VL Pesaro in Lega A, Bergamo e Roseto nel girone Est della A2, Roma e Napoli nel girone Ovest della stessa serie. Cinque squadre sulle 48 che compongono le due serie principali del nostro movimento della palla a spicchi, iniziano questa stagione senza sponsor principale, quello che dà il nome alla squadra.
Analisti molto esperti, senza dubbio più di me, saprebbero meglio raccontare come e perché, ma forse un piccolo ragionamento si può fare. Partendo da quello che tre anni fa scriveva Guido Bagatta, oggi presidente della Soundreef Mensa Siena Basket 1871, su Il Fatto Quotidiano.
“Per comprendere meglio la situazione – che non riguarda Milano sponsorizzata dalla proprietà – se fino a quattro anni fa, per abbinare il nome di un prodotto a quello di una squadra di Serie A, ci voleva almeno un milione di euro, adesso il mercato dellesponsorizzazioni è talmente depresso che, con 200mila euro si può prendere la maglia di una squadra di medio/alto livello.

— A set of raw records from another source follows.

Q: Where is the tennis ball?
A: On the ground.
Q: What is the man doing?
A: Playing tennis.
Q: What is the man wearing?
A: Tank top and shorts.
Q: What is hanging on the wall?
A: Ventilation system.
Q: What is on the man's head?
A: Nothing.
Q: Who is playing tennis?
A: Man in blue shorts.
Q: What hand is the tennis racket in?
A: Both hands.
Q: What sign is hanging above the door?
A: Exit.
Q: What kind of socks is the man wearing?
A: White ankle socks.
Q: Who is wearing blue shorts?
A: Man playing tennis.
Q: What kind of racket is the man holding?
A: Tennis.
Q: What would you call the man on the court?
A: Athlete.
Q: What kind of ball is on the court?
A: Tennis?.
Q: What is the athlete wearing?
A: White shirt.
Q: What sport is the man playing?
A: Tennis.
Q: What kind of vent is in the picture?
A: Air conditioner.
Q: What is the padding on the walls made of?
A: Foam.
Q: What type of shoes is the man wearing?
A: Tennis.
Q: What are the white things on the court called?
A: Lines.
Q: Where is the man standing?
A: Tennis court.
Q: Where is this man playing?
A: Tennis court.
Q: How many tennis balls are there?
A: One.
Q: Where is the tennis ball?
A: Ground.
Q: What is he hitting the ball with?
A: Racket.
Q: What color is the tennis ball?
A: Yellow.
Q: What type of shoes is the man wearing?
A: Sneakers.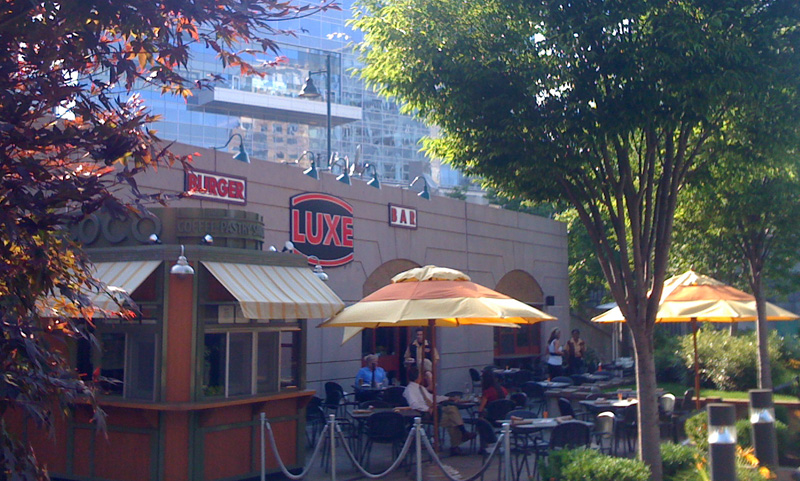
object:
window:
[382, 113, 402, 130]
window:
[288, 123, 300, 135]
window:
[165, 100, 179, 122]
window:
[383, 161, 397, 179]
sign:
[387, 202, 419, 231]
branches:
[649, 133, 691, 324]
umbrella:
[591, 268, 799, 325]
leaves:
[202, 30, 294, 80]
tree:
[673, 0, 798, 481]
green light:
[208, 132, 250, 164]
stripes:
[258, 264, 316, 320]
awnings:
[26, 260, 166, 319]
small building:
[0, 204, 348, 481]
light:
[296, 70, 321, 98]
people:
[354, 354, 388, 392]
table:
[347, 404, 424, 426]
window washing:
[196, 74, 364, 127]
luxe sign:
[288, 191, 356, 270]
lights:
[281, 149, 322, 182]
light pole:
[324, 53, 333, 172]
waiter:
[403, 328, 441, 381]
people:
[546, 326, 568, 380]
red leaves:
[70, 93, 165, 149]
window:
[192, 332, 230, 401]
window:
[224, 326, 253, 403]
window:
[254, 332, 279, 393]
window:
[278, 330, 305, 392]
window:
[124, 329, 166, 404]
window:
[104, 328, 125, 394]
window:
[494, 304, 542, 356]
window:
[381, 146, 402, 163]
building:
[26, 0, 506, 205]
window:
[190, 124, 205, 137]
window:
[242, 123, 253, 131]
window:
[275, 150, 285, 160]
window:
[363, 122, 383, 144]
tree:
[324, 0, 774, 481]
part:
[553, 0, 800, 212]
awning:
[199, 259, 345, 321]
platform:
[196, 85, 364, 130]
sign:
[179, 166, 247, 206]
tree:
[1, 0, 348, 477]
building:
[0, 109, 575, 481]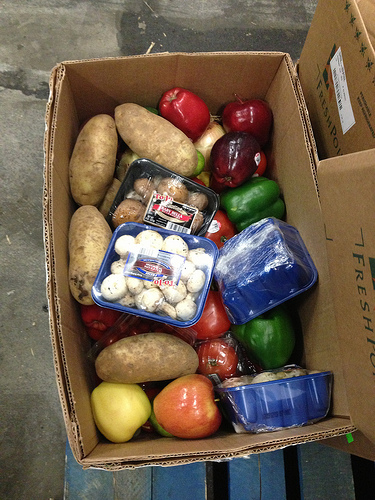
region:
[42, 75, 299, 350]
The box contains fruits and vegetables.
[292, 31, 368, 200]
The box is cardboard.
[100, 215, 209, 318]
The mushrooms is white.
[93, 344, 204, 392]
The potato is near the apple.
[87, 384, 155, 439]
The apple is yellow.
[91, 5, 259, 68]
The sidewalk is dirty.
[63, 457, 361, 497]
The table is blue.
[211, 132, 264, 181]
The apples is red.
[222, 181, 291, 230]
The green pepper in the carton.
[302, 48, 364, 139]
A white label on the box.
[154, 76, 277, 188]
red apples in a box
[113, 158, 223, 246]
a carton of brown mushrooms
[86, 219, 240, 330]
a carton of white mushrooms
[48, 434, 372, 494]
a pallet holding a box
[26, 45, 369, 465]
a box of vegetables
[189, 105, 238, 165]
an onion under an apple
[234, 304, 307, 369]
a green peper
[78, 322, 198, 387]
a potato next to a yellow apple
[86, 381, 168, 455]
a yellow apple by a potato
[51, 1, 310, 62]
a stained concrete floor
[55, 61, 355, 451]
Cardboard box with fruits and vegetables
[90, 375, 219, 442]
A golden apple next to a red apple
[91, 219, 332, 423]
Three blue containers full of mushrooms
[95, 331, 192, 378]
A large baking potato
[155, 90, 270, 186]
Three red apples on top of an onion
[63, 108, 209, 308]
3 large potatoes and 2 packages of mushrooms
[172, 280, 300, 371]
A green bell pepper, a tomato and a red bell pepper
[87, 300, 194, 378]
A large potato on top of a package of cherry tomatoes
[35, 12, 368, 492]
Three boxes of fruits and vegetables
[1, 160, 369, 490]
The boxes are sitting on a blue pallet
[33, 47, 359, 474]
cardboard box of vegetables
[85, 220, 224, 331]
blue box of vegetables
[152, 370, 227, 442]
red apple in a box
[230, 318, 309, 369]
green pepper in a box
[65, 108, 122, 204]
potato in a box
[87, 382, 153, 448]
yellow apple in a box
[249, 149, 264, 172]
sticker on an apple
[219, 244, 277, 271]
cellophane over blue box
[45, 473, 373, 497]
blue wooden pallet on the ground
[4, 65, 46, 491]
grey cement ground under the boxes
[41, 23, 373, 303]
a box of fruit and vegetable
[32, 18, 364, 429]
a cardboard box full of vegetables and fruit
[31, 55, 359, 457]
fruit and vegetables in a cardboard box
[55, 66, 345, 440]
a mix of fruit and vegetables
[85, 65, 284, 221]
potato mushroom apple green pepper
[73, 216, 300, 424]
mushroom apple tomato potato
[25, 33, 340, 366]
a container of mixed vegetables and fruit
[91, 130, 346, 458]
three containers of mushroom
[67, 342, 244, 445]
red and green apples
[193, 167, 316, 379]
two green peppers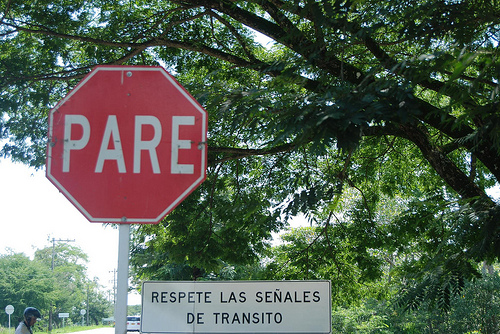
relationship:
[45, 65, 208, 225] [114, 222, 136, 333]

E, nonostante questi prezzi stile discount, non c’è quasi nessuno, eccezion fatta per le realtà locali che hanno ancora una specie di obbligo morale, che vuole legarsi alla pallacanestro. La conseguenza di tutto questo sono budget sempre più piccoli, che, inevitabilmente, significano giocatori di livello sempre più basso, con contratti di un solo anno, quasi tutti rescindibili in corso d’opera, per cercare un ulteriore risparmio, almeno iniziale”.
Cosa è cambiato oggi? Poco. Prendiamo la questione dello sponsor del territorio analizzando la Lega A: la Segafredo Zanetti è di Bologna, la Dolomiti Energia Trentino lo dice il nome, Vanoli è un’azienda del territorio di Cremona, Banco di Sardegna idem come Trento, la Germani ha sede nella zona di Brescia, Sidigas è una società del territorio avellinese, l’Umana ha la sua sede principale a Marghera, Grissin Bon nasce a San’Ilario d’Enza provincia di Reggio Emilia, The Flexx è di Pistoia, Happy Casa di Martina Franca. Sfugge a questa localizzazione così particolare solo la Betaland che ha la sua sede a Malta, e sia chiaro, tutte le aziende che sponsorizzano le squadre di serie A sono nazionali o internazionali. Ma sentono tutte quella “specie di obbligo morale” nei confronti di una realtà del loro territorio. Benissimo, grazie a loro ed ai loro proprietari così innamorati del basket che a volte diventano anche titolari delle squadre.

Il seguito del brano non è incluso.